Guinée : la Cour suprême confirme l’élection de Mamady Doumbouya avec 86,7 % des voix

Le 4 janvier 2026, la Cour suprême de Guinée a validé les résultats définitifs de l’élection présidentielle du 28 décembre, confirmant la victoire écrasante du général Mamady Doumbouya avec 86,72 % des suffrages exprimés. Le chef de la junte, arrivé au pouvoir par un coup d’État en septembre 2021, avait promis de ne pas se présenter mais a finalement officialisé sa candidature, devançant huit autres candidats dans un scrutin marqué par l’absence des principales figures de l’opposition.

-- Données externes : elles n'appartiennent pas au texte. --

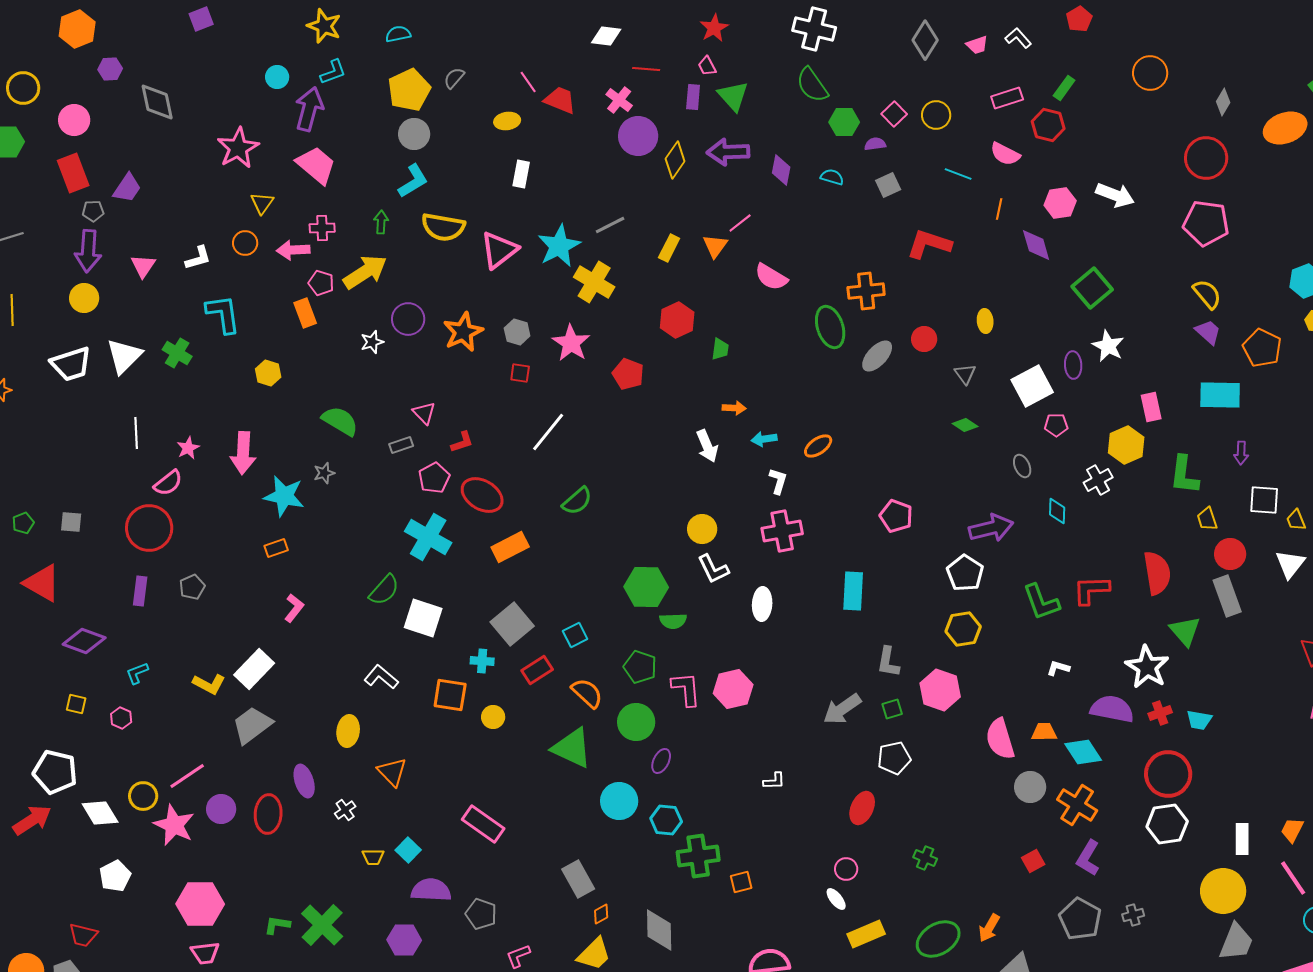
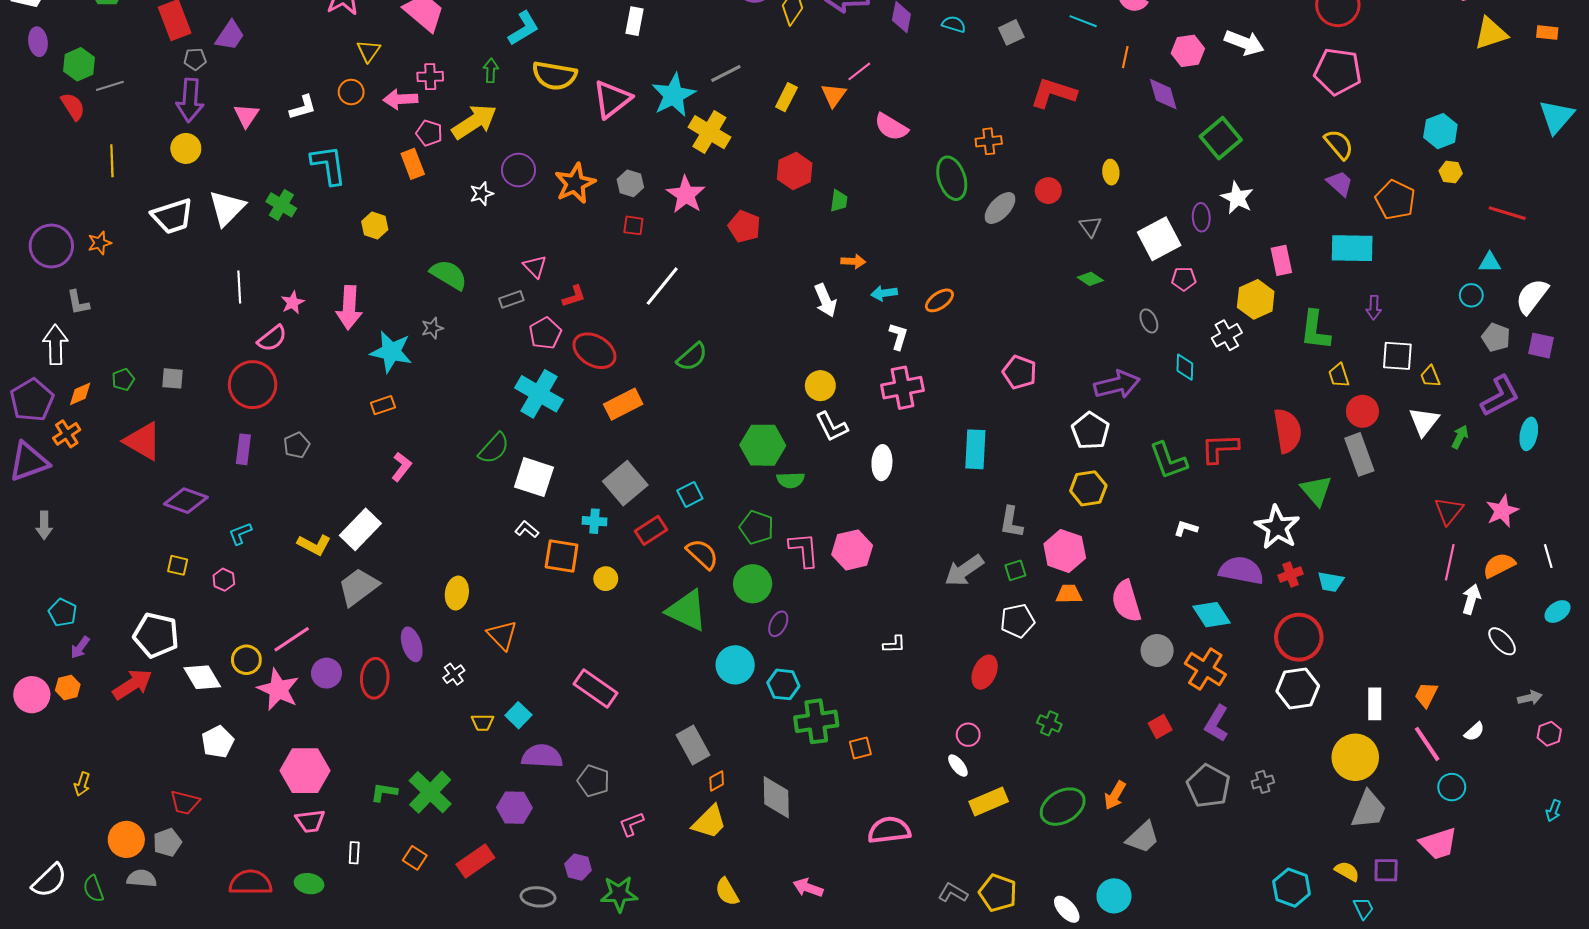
orange cross: (866, 291) -> (989, 141), size x0.7
white L-shape: (381, 677) -> (527, 529), moved, size x0.7
orange trapezoid: (1044, 732) -> (1069, 594), moved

Le taux de participation s’est établi à 82,86 %, sur un total de 6,7 millions d’électeurs inscrits. Plus de 5,3 millions de votes ont été validés, malgré 310 589 bulletins nuls. L’ancien ministre Abdoulaye Yéro Baldé arrive en deuxième position avec 6,59 % des voix, suivi de Makalé Camara, seule femme candidate, qui recueille 1,59 %. Le scrutin s’est déroulé dans un contexte de restrictions politiques persistantes, après quatre années de transition contrôlée par les militaires.

Seul un recours avait été déposé, le 2 janvier, par Abdoulaye Yéro Baldé. Il a été retiré dès le lendemain, ouvrant la voie à une validation sans obstacle par la Cour suprême. Aucun autre contentieux électoral n’a été enregistré, signe d’une opposition affaiblie ou contrainte au silence, dans un climat politique verrouillé depuis 2021.

Dans un discours post-électoral, Mamady Doumbouya a appelé à l’unité nationale et à une « prospérité partagée », promettant une gouvernance tournée vers la justice et la souveraineté économique. Il devient officiellement président pour un mandat de sept ans, renouvelable une fois, selon la nouvelle Constitution adoptée en 2025.

Cette élection, bien que validée juridiquement, s’inscrit dans une dynamique politique controversée. La transition entamée après le coup d’État de 2021 s’est traduite par une concentration du pouvoir exécutif et un rétrécissement de l’espace civique. La Guinée entre ainsi dans une nouvelle phase institutionnelle, marquée par la continuité du pouvoir militaire sous une façade civile.